Оба они были не просто литераторами, они были одержимы писательством. Мисима писал каждую ночь своей жизни, его работоспособность казалась поразительной, но и де Сад в своей темнице исписывал листы с лихорадочной, почти невероятной быстротой: внушительный том «Сто двадцать дней Содома» создан меньше чем за месяц, «Жюстина» – за пятнадцать дней. Нельзя забывать и о том, что Мисиме, безусловно, был присущ садомазохистский комплекс: эротические фантазии героя «Исповеди маски» куда причудливее и экзотичнее механических зверств де Сада – точно так же как совершенное Мисимой харакири страшнее и окончательнее флагеллантских забав маркиза. Мотив надвигающегося разрушения планеты, Вселенной, ощутимый у де Сада, характерен и для целого ряда произведений Мисимы – например, он главенствует в романах «Оступившаяся добродетель», «Дом Киоко», «Красивая звезда». Наконец, не последнюю роль, очевидно, играла и аура скандала, жадного внимания толпы, окружавшая обоих, хотя по этой части Мисиме, разумеется, было за де Садом не угнаться.
Даже то, что в пьесе, посвященной де Саду, сам маркиз так на сцене и не появляется, наводит на мысль об отождествлении автора с главным героем – ведь самого себя увидеть со стороны нельзя. Можно предположить, что «Маркиза де Сад» – пьеса не только об Альфонсе-Франсуа-Донасьене де Саде, но и о Юкио Мисиме: в самом деле, есть нечто нарциссическое в том, как на протяжении трех актов все слова и мысли действующих лиц притягиваются к одному незримому центру. «Все эти персонажи встречаются и расходятся, словно планеты, вращающиеся вокруг одной точки, каждая по своей орбите», – пишет Мисима в авторском комментарии.
Де Сад – это невидимый «магнитный полюс» пьесы, на сцене же действие разворачивается вокруг Рене, его жены.

----

■ Задания
A – Верните без изменений часть отрывка о Мисиме и де Саде: она начинается словами «Даже то, что» и заканчивается словами «Рене, его жены.».
B – За какой срок, согласно отрывку о Мисиме и де Саде, была написана «Жюстина»?
C – Продолжите текст о Мисиме и пьесе «Маркиза де Сад», начиная сразу после его последнего предложения.

■ Строки данных
----

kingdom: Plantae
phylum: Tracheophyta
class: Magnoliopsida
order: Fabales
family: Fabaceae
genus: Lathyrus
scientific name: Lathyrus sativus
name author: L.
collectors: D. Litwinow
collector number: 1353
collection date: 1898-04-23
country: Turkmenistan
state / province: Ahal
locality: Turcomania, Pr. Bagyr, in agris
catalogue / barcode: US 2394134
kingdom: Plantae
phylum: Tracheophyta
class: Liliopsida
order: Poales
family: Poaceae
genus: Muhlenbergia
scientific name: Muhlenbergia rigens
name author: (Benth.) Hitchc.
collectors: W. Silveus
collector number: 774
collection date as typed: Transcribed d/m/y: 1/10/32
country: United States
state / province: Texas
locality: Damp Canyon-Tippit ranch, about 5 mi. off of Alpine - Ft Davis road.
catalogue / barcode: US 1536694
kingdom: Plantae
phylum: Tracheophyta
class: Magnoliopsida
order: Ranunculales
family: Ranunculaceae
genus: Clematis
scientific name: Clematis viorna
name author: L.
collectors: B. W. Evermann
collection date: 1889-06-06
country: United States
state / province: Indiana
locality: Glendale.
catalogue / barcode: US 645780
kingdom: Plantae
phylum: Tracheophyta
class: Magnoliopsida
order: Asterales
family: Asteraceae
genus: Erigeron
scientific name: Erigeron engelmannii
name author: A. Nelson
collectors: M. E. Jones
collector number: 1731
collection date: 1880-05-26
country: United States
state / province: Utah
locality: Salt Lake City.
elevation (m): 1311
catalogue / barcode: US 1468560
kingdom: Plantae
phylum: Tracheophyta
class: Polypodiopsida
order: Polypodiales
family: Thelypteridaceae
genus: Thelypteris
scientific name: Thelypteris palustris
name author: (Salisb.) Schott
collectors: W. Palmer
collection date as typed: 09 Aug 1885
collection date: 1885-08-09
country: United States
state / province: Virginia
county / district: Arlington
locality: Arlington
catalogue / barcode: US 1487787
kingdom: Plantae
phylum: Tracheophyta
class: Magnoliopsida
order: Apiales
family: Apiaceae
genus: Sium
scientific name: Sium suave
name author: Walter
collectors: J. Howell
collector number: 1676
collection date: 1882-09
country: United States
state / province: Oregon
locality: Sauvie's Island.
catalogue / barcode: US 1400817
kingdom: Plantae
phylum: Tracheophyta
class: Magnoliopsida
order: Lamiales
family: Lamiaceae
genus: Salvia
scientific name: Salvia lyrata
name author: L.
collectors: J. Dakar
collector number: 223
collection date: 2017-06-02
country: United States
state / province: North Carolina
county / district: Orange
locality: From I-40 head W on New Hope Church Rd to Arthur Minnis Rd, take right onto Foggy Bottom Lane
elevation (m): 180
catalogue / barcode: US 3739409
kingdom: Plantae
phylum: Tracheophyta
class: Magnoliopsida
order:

----

■ Ответы по заданиям
A –
Даже то, что в пьесе, посвященной де Саду, сам маркиз так на сцене и не появляется, наводит на мысль об отождествлении автора с главным героем – ведь самого себя увидеть со стороны нельзя. Можно предположить, что «Маркиза де Сад» – пьеса не только об Альфонсе-Франсуа-Донасьене де Саде, но и о Юкио Мисиме: в самом деле, есть нечто нарциссическое в том, как на протяжении трех актов все слова и мысли действующих лиц притягиваются к одному незримому центру. «Все эти персонажи встречаются и расходятся, словно планеты, вращающиеся вокруг одной точки, каждая по своей орбите», – пишет Мисима в авторском комментарии.
Де Сад – это невидимый «магнитный полюс» пьесы, на сцене же действие разворачивается вокруг Рене, его жены.

B – За пятнадцать дней.

C –
«Как писателя, меня взволновала загадка поведения жены маркиза, – поясняет читателям и будущему постановщику Мисима. – Почему она хранила верность де Саду все долгие годы тюремного заключения, но немедленно покинула его, едва стареющий муж наконец обрел свободу? Этот вопрос и дал импульс к написанию пьесы, в которой делается попытка логически обосновать поступки маркизы. Там, в мотивах этих поступков, самая труднообъяснимая, но в то же время и самая сокровенная зона человеческой души; с этого угла зрения смотрю я на де Сада. Пьесу можно было бы назвать „Де Сад: исследование, проведенное женщинами“, поскольку все роли, включая и центральную, – женские. Маркиза де Сад олицетворяет добродетель; ее мать, госпожа де Монтрей, – это голос закона, общества, морали; баронесса де Симиан представляет религию, графиня де Сан-Фон – зов плоти, Анна, сестра маркизы, – женскую непосредственность и непостоянство, служанка Шарлотта – простой народ… Драматургию в пьесе создает столкновение идей, страсти до самого конца должны оставаться облаченными в одеяния логики… Все действие – строгая математическая система, построенная вокруг маркизы».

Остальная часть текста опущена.